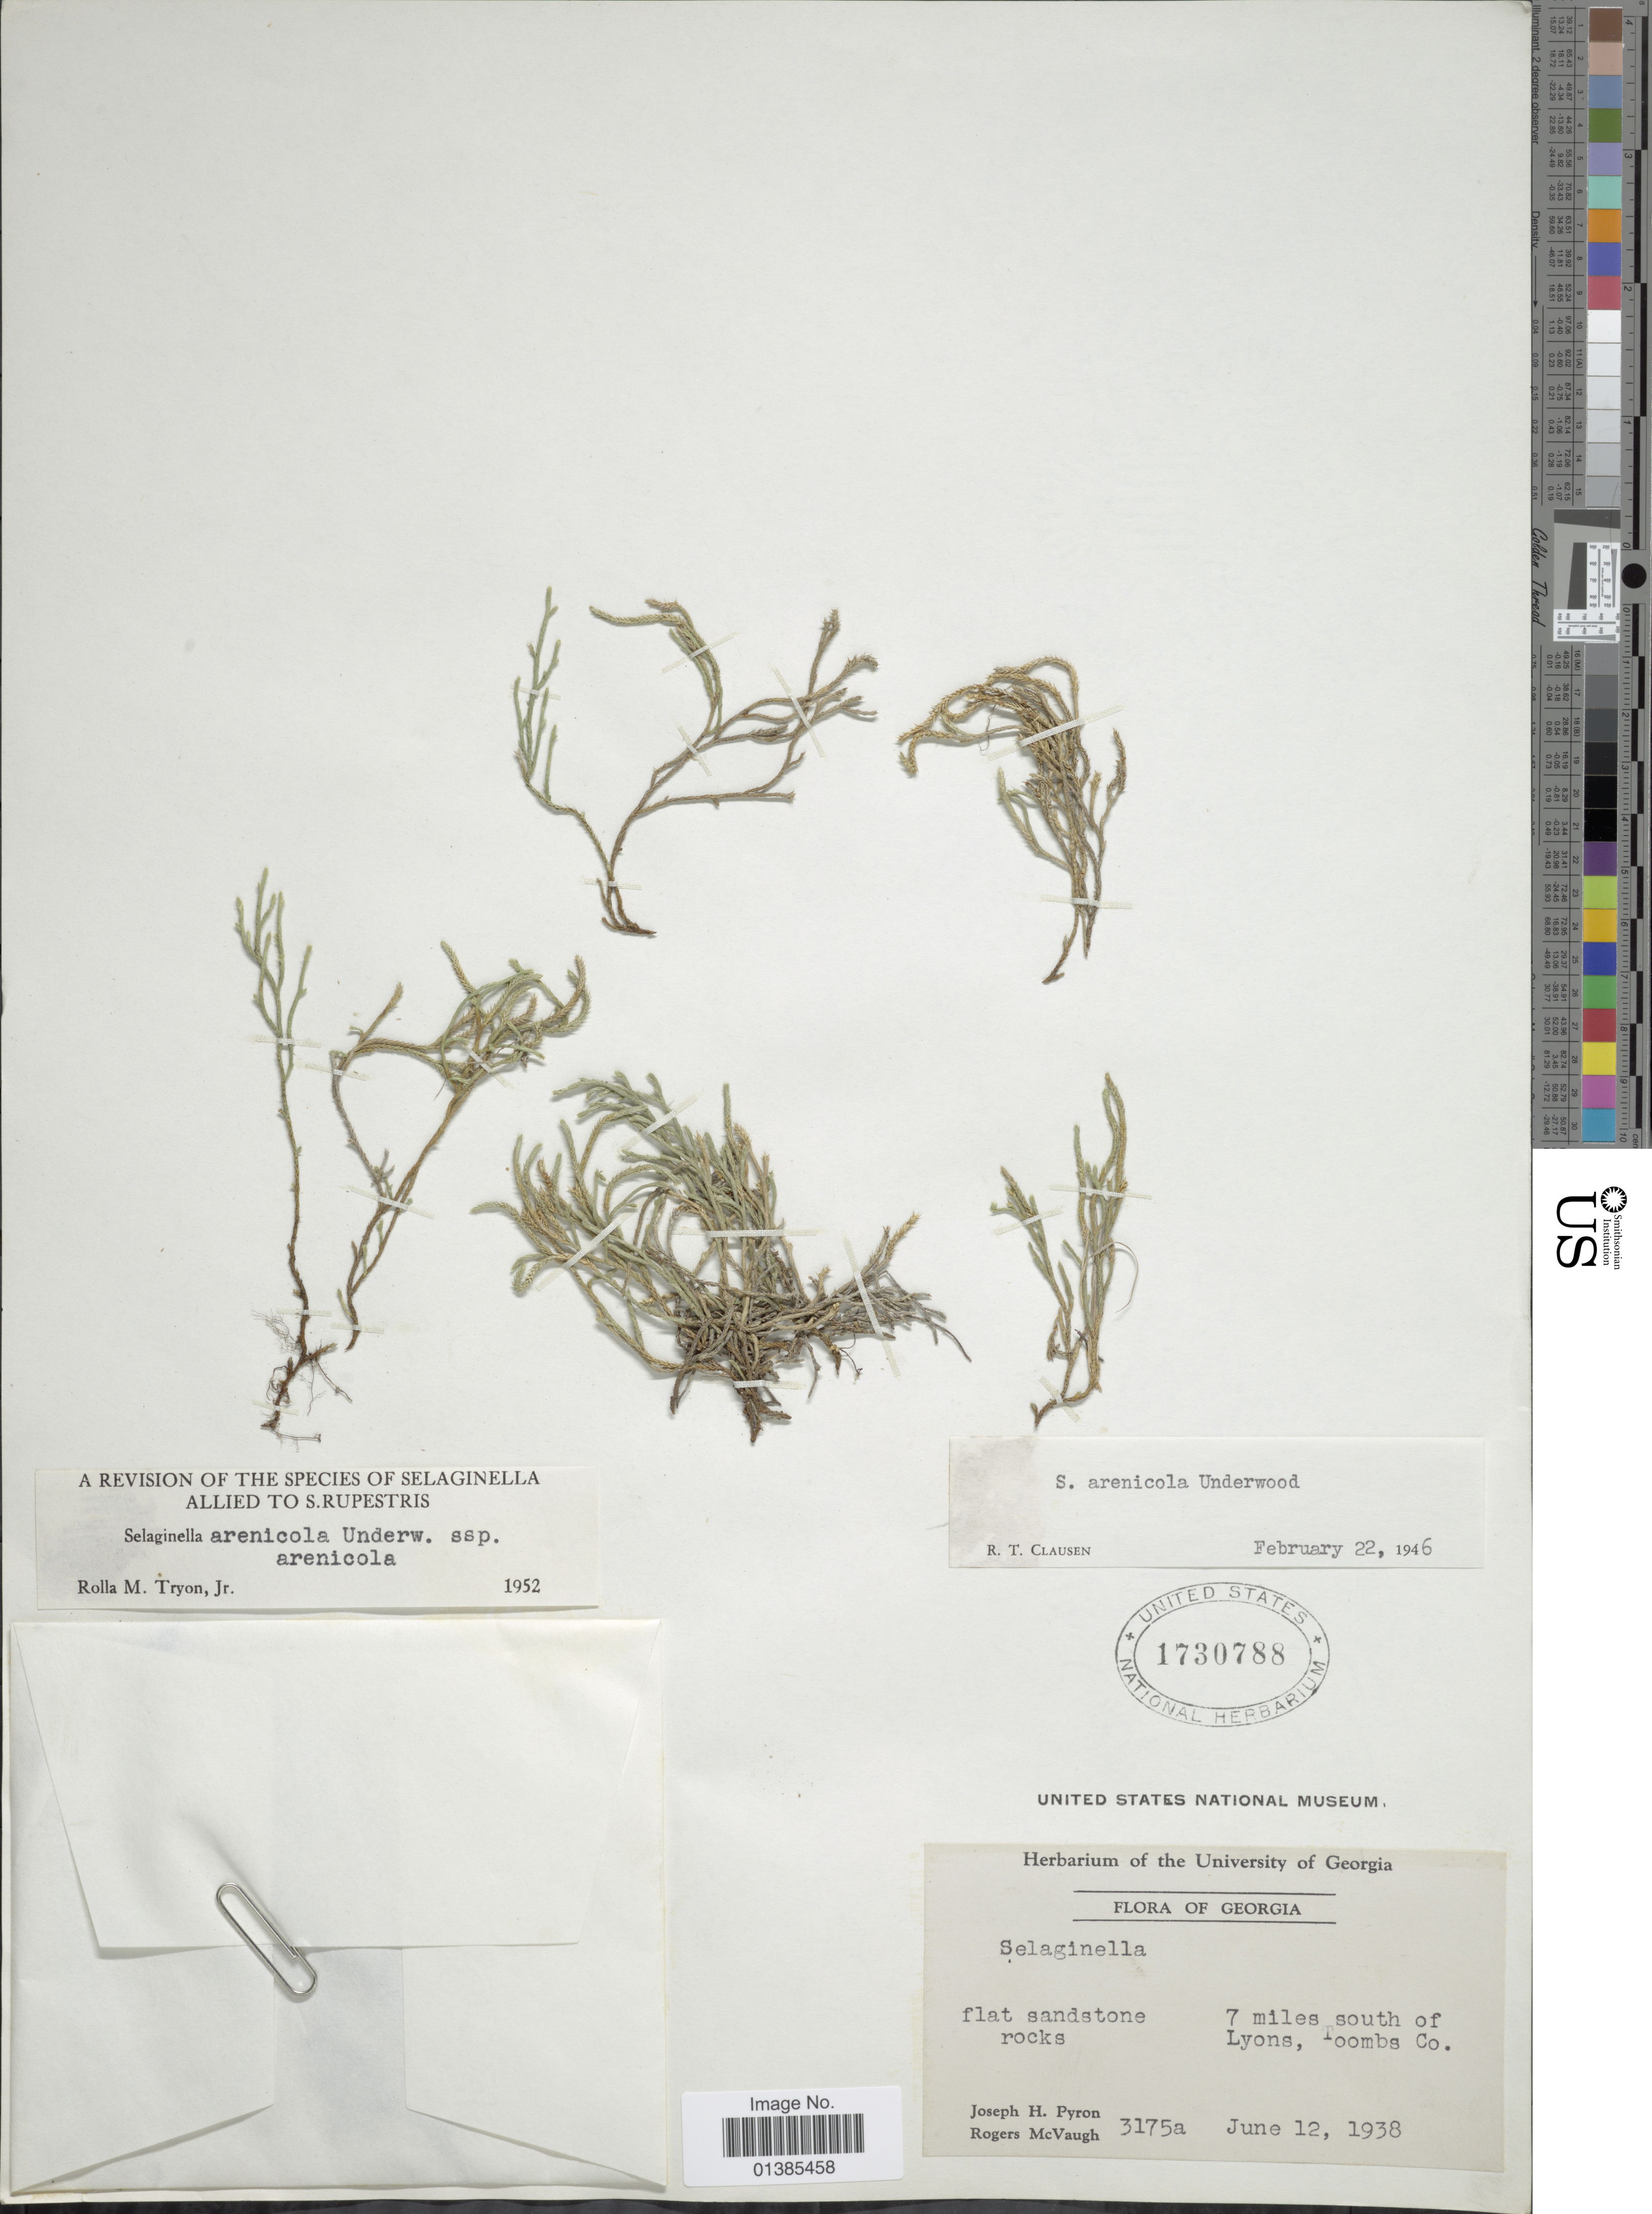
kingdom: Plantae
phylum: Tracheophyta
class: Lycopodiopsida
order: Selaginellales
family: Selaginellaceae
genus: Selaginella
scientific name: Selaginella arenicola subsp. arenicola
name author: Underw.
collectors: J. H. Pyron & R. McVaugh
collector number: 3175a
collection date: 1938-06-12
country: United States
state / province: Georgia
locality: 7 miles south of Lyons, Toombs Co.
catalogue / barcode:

JOB:
Quote every line of the rows above verbatim, but leave the pictures out of your answer.

THE RESULT:
kingdom: Plantae
phylum: Tracheophyta
class: Lycopodiopsida
order: Selaginellales
family: Selaginellaceae
genus: Selaginella
scientific name: Selaginella arenicola subsp. arenicola
name author: Underw.
collectors: J. H. Pyron & R. McVaugh
collector number: 3175a
collection date: 1938-06-12
country: United States
state / province: Georgia
locality: 7 miles south of Lyons, Toombs Co.
catalogue / barcode:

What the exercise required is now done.